Jennifer Lippincott-Schwartz, a white woman with shoulder length brown hair wearing a black black, white, and red diamond patterned top and a pendant.
Dr. Jennifer Lippincott-Schwartz

Dr. Jennifer Lippincott-Schwartz is a Senior Group Leader at the Howard Hughes Medical Institute’s Janelia Research Campus and Head of the Research Program on 4D Cellular Physiology. Lippincott-Schwartz has pioneered the use of green fluorescent protein technology for quantitative analysis and modeling of intracellular protein traffic and organelle dynamics in live cells. Her innovative techniques to label, image, quantify and model specific live cell protein populations and track their fate have provided vital tools used throughout the research community.
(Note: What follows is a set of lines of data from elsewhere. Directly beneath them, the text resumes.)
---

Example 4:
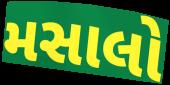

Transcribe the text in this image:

મસાલો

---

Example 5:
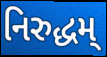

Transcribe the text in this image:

નિરુદ્ધમ્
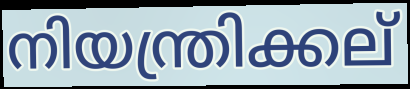
നിയന്ത്രിക്കല്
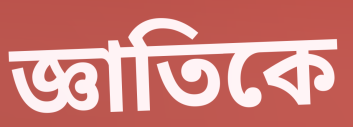
জ্ঞাতিকে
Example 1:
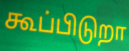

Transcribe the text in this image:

கூப்பிடுறா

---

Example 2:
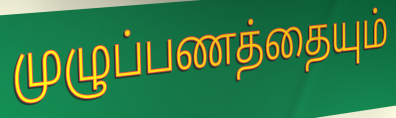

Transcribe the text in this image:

முழுப்பணத்தையும்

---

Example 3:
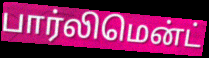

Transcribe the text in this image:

பார்லிமென்ட்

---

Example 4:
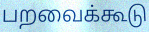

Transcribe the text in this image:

பறவைக்கூடு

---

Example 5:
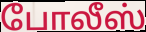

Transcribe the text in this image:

போலீஸ்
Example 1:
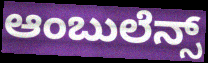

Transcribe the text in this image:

ಆಂಬುಲೆನ್ಸ್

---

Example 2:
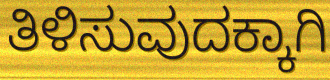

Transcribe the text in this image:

ತಿಳಿಸುವುದಕ್ಕಾಗಿ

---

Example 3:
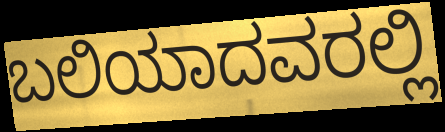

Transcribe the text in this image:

ಬಲಿಯಾದವರಲ್ಲಿ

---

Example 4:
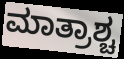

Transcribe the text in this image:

ಮಾತ್ರಾಶ್ಚ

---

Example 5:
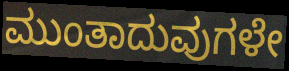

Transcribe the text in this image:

ಮುಂತಾದುವುಗಳೇ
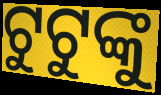
ଟୁଟୁଙ୍କୁ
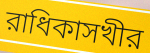
রাধিকাসখীর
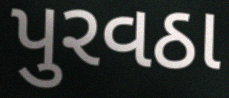
પુરવઠા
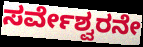
ಸರ್ವೇಶ್ವರನೇ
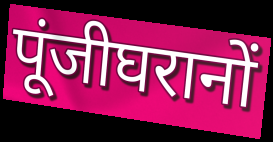
पूंजीघरानों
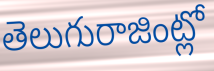
తెలుగురాజింట్లో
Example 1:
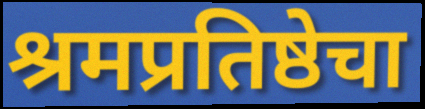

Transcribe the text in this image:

श्रमप्रतिष्ठेचा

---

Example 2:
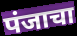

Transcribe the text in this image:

पंजाचा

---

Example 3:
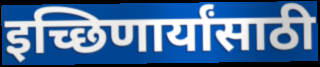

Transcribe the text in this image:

इच्छिणार्यांसाठी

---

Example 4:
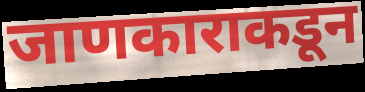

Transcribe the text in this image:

जाणकाराकडून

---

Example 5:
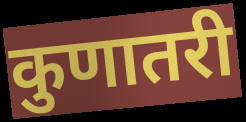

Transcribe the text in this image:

कुणातरी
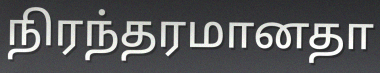
நிரந்தரமானதா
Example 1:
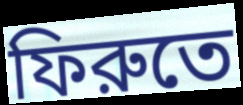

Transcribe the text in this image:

ফিরুতে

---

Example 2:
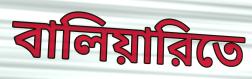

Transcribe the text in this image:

বালিয়ারিতে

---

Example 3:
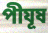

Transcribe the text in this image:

পীযূষ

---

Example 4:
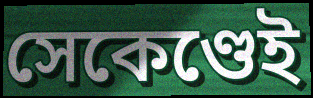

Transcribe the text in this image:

Her findings using these techniques have reshaped thinking about the biogenesis, function, targeting, and maintenance of various subcellular organelles and macromolecular complexes and their crosstalk with regulators of the cell cycle, metabolism, aging, and cell fate determination. 
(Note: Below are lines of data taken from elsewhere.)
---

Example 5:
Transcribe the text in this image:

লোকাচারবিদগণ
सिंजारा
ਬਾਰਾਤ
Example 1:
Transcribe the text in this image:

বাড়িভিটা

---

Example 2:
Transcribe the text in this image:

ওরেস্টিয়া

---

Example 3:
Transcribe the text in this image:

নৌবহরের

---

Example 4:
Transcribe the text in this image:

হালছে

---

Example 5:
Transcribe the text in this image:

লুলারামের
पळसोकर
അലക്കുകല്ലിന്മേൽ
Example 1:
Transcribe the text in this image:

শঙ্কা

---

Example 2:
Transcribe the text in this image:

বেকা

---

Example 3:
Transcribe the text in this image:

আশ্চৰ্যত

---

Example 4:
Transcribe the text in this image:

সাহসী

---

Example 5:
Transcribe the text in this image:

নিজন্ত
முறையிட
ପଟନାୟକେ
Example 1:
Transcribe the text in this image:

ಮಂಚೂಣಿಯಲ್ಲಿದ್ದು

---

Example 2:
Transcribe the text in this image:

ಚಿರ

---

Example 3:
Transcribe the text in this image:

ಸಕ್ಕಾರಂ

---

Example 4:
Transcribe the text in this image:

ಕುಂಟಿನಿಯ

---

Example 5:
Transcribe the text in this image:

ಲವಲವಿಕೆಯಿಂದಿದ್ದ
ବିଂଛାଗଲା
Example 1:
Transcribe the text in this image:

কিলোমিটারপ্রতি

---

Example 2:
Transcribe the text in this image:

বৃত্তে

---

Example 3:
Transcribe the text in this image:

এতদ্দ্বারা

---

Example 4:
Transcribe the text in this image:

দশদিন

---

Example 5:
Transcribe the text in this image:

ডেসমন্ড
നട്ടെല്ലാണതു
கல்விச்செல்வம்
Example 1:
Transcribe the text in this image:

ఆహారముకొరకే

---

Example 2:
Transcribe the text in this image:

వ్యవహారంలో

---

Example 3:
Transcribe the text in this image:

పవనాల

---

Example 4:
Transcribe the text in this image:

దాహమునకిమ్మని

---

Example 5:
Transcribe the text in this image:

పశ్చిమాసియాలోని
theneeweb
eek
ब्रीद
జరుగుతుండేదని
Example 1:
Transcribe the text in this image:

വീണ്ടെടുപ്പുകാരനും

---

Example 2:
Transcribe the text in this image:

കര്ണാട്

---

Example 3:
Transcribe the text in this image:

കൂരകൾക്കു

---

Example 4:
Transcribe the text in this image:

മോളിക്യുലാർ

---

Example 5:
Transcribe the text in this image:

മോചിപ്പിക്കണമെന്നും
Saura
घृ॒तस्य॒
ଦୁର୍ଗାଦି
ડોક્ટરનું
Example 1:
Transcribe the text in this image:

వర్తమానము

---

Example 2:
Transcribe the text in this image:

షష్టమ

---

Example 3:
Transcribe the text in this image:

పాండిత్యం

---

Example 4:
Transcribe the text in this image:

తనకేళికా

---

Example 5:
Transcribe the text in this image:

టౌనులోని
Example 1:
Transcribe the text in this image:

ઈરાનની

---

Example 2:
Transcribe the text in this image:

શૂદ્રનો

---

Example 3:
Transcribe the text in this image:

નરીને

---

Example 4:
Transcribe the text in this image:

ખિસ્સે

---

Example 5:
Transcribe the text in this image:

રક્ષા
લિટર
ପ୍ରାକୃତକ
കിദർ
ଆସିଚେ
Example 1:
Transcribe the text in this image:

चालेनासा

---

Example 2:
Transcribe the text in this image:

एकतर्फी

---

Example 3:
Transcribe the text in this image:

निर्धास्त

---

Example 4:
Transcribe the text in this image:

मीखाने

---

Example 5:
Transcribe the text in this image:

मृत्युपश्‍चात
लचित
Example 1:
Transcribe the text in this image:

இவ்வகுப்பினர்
She is an elected member of the National Academy of Sciences, the National Academy of Medicine, the American Society of Arts and Sciences and the European Molecular Biology Organization. She is also a Fellow of The Biophysical Society, The Royal Microscopical Society and The American Society of Cell Biology. Her awards include the E.B. Wilson Medal of the American Society of Cell Biology, the Newcomb Cleveland Prize of the American Association for the Advancement of Science, the Van Deenen Medal, the Keith Porter Award of the American Society of Cell Biology, the Feodor Lynen Medal, and the Feulgen Prize of the Society of Histochemistry. She co-authored the textbook “Cell Biology” and was President of the American Society of Cell Biology. Dr. Lippincott-Schwartz attended Swarthmore College, received her MS from Stanford University, and obtained her PhD in Biochemistry from Johns Hopkins University.